— start Records for the exercise —

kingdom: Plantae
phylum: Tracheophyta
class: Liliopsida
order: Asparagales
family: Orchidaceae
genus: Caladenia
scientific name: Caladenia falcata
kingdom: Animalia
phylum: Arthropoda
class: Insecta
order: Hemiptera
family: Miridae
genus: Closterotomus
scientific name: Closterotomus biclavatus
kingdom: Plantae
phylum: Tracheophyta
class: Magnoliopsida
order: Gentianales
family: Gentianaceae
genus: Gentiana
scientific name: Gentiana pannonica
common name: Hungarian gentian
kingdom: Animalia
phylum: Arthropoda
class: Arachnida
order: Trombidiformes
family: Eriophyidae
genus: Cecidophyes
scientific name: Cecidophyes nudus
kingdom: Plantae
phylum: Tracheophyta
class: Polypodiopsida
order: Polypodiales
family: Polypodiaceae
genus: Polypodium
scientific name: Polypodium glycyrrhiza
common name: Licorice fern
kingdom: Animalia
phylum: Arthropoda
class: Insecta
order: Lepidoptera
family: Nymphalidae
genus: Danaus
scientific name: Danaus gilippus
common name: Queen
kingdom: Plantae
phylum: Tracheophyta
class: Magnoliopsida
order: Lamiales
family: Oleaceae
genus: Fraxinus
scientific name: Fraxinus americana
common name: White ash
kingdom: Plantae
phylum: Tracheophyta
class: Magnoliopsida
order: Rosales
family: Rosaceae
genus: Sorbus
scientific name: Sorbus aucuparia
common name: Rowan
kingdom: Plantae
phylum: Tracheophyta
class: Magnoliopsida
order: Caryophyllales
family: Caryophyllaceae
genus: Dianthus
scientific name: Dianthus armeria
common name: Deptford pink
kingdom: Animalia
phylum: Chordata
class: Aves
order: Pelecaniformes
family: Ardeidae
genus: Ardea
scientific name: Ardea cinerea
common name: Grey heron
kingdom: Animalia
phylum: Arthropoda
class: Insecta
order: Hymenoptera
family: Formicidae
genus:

— end Records for the exercise —

§ **Given instruction**: Copy out the records word for word, starting at the line containing "scientific name: Polypodium glycyrrhiza" and ending at the line containing "genus: Sorbus", both of those lines included.

§ **Exercise answer**:
scientific name: Polypodium glycyrrhiza
common name: Licorice fern
kingdom: Animalia
phylum: Arthropoda
class: Insecta
order: Lepidoptera
family: Nymphalidae
genus: Danaus
scientific name: Danaus gilippus
common name: Queen
kingdom: Plantae
phylum: Tracheophyta
class: Magnoliopsida
order: Lamiales
family: Oleaceae
genus: Fraxinus
scientific name: Fraxinus americana
common name: White ash
kingdom: Plantae
phylum: Tracheophyta
class: Magnoliopsida
order: Rosales
family: Rosaceae
genus: Sorbus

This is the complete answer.